Der Auftragnehmer ist berechtigt, Subunternehmer einzusetzen.

§11 Höhere Gewalt

  1. Höhere Gewalt liegt vor bei unvorhersehbaren Ereignissen außerhalb des Einflussbereichs der Parteien, insbesondere Naturkatastrophen, Pandemien, Streiks, behördliche Maßnahmen, terroristische Ereignisse oder infrastrukturelle Ausfälle.
  2. In diesen Fällen ist der Auftragnehmer berechtigt, die Leistungen anzupassen, einzuschränken oder vorübergehend auszusetzen.
  3. Schadensersatzansprüche sind in diesen Fällen ausgeschlossen, soweit gesetzlich zulässig.
  4. Dauert ein Ereignis höherer Gewalt länger als 14 Tage an, sind beide Parteien zur außerordentlichen Kündigung berechtigt.
  5. Bereits erbrachte Leistungen sind vom Auftraggeber zu vergüten.

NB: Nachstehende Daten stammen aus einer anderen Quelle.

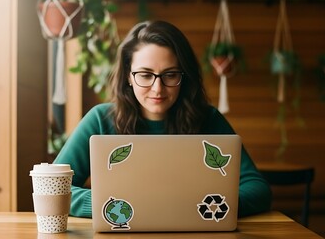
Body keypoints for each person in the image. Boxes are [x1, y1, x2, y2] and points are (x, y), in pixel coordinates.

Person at [53, 20, 272, 218]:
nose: (158, 89)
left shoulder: (208, 120)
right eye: (146, 75)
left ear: (183, 76)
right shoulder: (101, 120)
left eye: (170, 75)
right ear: (129, 76)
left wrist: (208, 207)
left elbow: (257, 188)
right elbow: (53, 187)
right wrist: (109, 206)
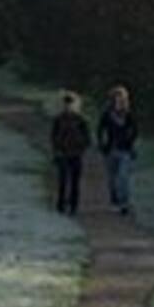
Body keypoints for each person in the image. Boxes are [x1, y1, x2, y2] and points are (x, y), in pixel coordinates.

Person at [96, 85, 139, 215]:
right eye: (116, 97)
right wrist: (102, 144)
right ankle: (114, 201)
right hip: (110, 149)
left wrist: (129, 141)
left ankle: (124, 203)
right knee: (112, 178)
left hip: (125, 150)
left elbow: (135, 130)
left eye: (121, 98)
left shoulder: (129, 114)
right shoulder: (107, 114)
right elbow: (100, 129)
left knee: (123, 177)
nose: (119, 100)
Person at [50, 92, 91, 215]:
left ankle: (74, 205)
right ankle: (61, 205)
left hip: (76, 154)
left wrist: (81, 147)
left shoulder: (81, 120)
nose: (68, 106)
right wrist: (56, 149)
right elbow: (53, 136)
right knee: (62, 181)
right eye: (66, 104)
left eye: (71, 104)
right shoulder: (58, 119)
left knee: (75, 182)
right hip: (62, 153)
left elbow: (87, 138)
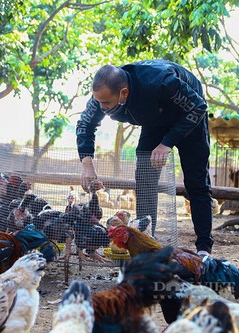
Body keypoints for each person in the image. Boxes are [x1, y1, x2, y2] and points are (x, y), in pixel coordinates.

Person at [76, 59, 213, 255]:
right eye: (98, 101)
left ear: (123, 93)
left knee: (196, 182)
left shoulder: (161, 82)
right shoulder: (102, 96)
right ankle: (147, 243)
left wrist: (167, 142)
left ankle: (204, 249)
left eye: (105, 103)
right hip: (154, 119)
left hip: (188, 116)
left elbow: (198, 107)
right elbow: (85, 125)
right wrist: (87, 163)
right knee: (145, 178)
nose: (101, 107)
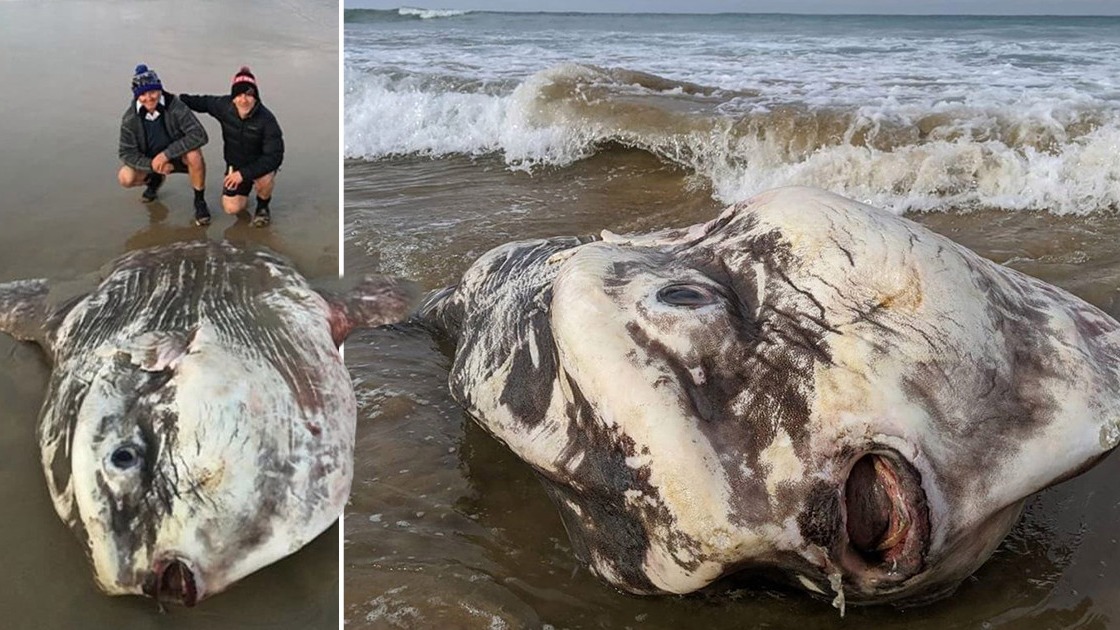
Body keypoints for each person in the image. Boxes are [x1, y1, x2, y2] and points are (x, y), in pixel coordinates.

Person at [181, 67, 284, 228]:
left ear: (256, 97)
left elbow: (275, 157)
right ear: (233, 98)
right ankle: (245, 191)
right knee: (231, 208)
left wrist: (243, 174)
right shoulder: (224, 106)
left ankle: (262, 207)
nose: (244, 100)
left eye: (249, 95)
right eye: (239, 95)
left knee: (265, 179)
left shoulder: (267, 120)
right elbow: (202, 102)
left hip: (259, 166)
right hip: (234, 166)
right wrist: (172, 99)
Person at [118, 64, 212, 226]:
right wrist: (153, 165)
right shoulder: (130, 119)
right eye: (143, 94)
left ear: (160, 90)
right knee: (125, 177)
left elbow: (200, 135)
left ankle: (199, 201)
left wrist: (166, 155)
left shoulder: (175, 106)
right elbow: (126, 153)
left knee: (194, 155)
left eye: (153, 92)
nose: (149, 98)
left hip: (178, 157)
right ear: (136, 96)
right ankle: (153, 181)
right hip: (152, 163)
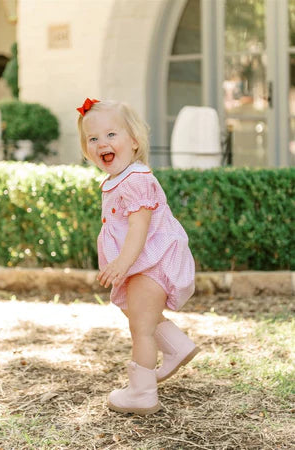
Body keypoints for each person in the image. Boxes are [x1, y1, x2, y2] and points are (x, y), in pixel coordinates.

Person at [76, 98, 200, 415]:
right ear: (87, 149)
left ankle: (142, 394)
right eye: (93, 139)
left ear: (133, 141)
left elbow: (139, 228)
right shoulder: (122, 179)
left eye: (111, 135)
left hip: (151, 263)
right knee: (138, 313)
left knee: (140, 329)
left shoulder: (137, 179)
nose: (102, 143)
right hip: (144, 265)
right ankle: (176, 346)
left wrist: (121, 263)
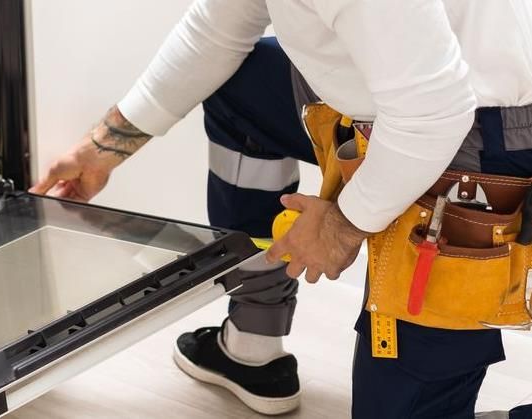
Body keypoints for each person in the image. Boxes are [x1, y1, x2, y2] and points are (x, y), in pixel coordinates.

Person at [30, 1, 532, 418]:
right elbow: (216, 28)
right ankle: (252, 341)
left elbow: (434, 114)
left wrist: (342, 223)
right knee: (239, 90)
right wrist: (103, 147)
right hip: (406, 105)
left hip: (479, 131)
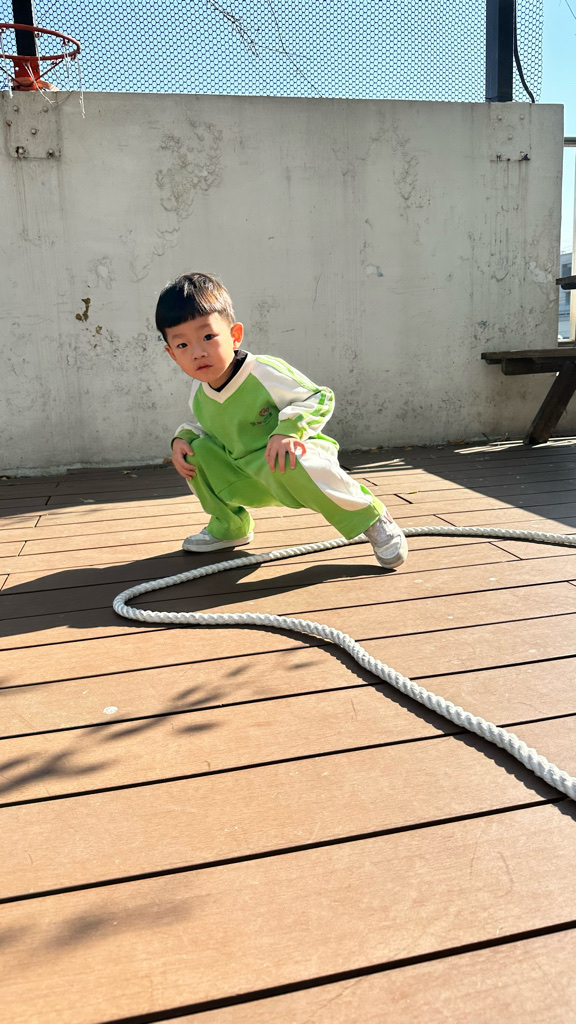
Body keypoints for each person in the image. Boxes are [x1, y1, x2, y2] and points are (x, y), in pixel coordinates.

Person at [156, 272, 408, 569]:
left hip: (290, 464)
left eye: (208, 337)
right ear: (172, 355)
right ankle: (230, 525)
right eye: (183, 346)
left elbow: (319, 397)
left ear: (235, 335)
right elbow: (210, 428)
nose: (198, 352)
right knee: (192, 453)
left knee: (296, 456)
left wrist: (288, 430)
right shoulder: (199, 391)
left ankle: (372, 516)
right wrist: (182, 438)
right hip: (246, 472)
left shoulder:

§12 Vergütung, Zahlungsbedingungen und Verzug

  1. Rechnungen sind innerhalb von 14 Tagen ohne Abzug zahlbar.
  2. Bei Zahlungsverzug ist der Auftragnehmer berechtigt, nach vorheriger Ankündigung die Leistung einzustellen.
  3. Inkassokosten trägt der Auftraggeber im Rahmen der gesetzlichen Bestimmungen.
  4. Wartezeiten gelten als Arbeitszeit und werden berechnet.
  5. Leistungsnachweise gelten als anerkannt, sofern nicht unverzüglich schriftlich widersprochen wird.

§13 Preisanpassung

  1. Der Auftragnehmer ist berechtigt, Preise anzupassen, sofern sich wesentliche Kostenfaktoren verändern.
  2. Dies gilt insbesondere bei:
  • Mindestlohnerhöhungen
  • Tariflohnanpassungen
  • gesetzlichen Änderungen
  • steigenden Lohnnebenkosten
  • Energie- und Betriebskostensteigerungen
  1. Die Anpassung erfolgt angemessen und nachvollziehbar entsprechend der tatsächlichen Kostenentwicklung.

§14 Haftung und Versicherung

  1. Der Auftragnehmer haftet bei Vorsatz und grober Fahrlässigkeit.
  2. Bei leichter Fahrlässigkeit nur bei Verletzung wesentlicher Vertragspflichten.
  3. Die Haftung ist begrenzt auf:
  • 3.000.000 € für Sach- und Vermögensschäden
  • 20.000 € bei Abhandenkommen bewachter Sachen
  1. Für Personenschäden haftet der Auftragnehmer uneingeschränkt.
  2. Der Auftragnehmer unterhält eine Haftpflichtversicherung im branchenüblichen Umfang.

§15 Mängelanzeige

  1. Mängel sind unverzüglich, spätestens innerhalb von 3 Werktagen nach Kenntnis, schriftlich anzuzeigen.
  2. Unterbleibt die fristgerechte Anzeige, gilt die Leistung als vertragsgemäß erbracht, sofern der Mangel nicht offensichtlich war.
  3. Dem Auftragnehmer ist zunächst Gelegenheit zur Nachbesserung zu geben.
  4. Weitergehende Ansprüche sind erst nach erfolgloser Nachbesserung zulässig.

§16 Loyalitätsklausel

Der Auftraggeber verpflichtet sich, während der Vertragsdauer und bis 12 Monate nach Vertragsende keine Mitarbeitenden des Auftragnehmers abzuwerben.

§17 Vertragslaufzeit und Kündigung

Verträge verlängern sich automatisch, sofern keine fristgerechte Kündigung erfolgt.

§18 Stornierungsfristen

  1. Stornierungen oder Änderungen sind schriftlich mitzuteilen.
  2. Es gelten folgende Ausfallpauschalen:
  • bis 72 Stunden vor Einsatzbeginn: kostenfrei
  • weniger als 72 bis 24 Stunden: 50 %
  • weniger als 24 Stunden oder Nichterscheinen: 100 %
  1. Änderungen gelten als Teilstornierung.
  2. Der Nachweis eines geringeren Schadens bleibt möglich.

§19 Gerichtsstand und Recht

Es gilt deutsches Recht. Gerichtsstand ist Bremen, soweit gesetzlich zulässig.

§20 Verbraucherstreitbeilegung

Eine Teilnahme an Streitbeilegungsverfahren erfolgt nicht.

§21 Schlussbestimmungen

  1. Änderungen bedürfen der Schriftform.
  2. Sollten einzelne Bestimmungen unwirksam sein, bleibt der Vertrag im Übrigen wirksam.
  3. Im Falle von Insolvenz oder Zahlungsunfähigkeit besteht ein Sonderkündigungsrecht.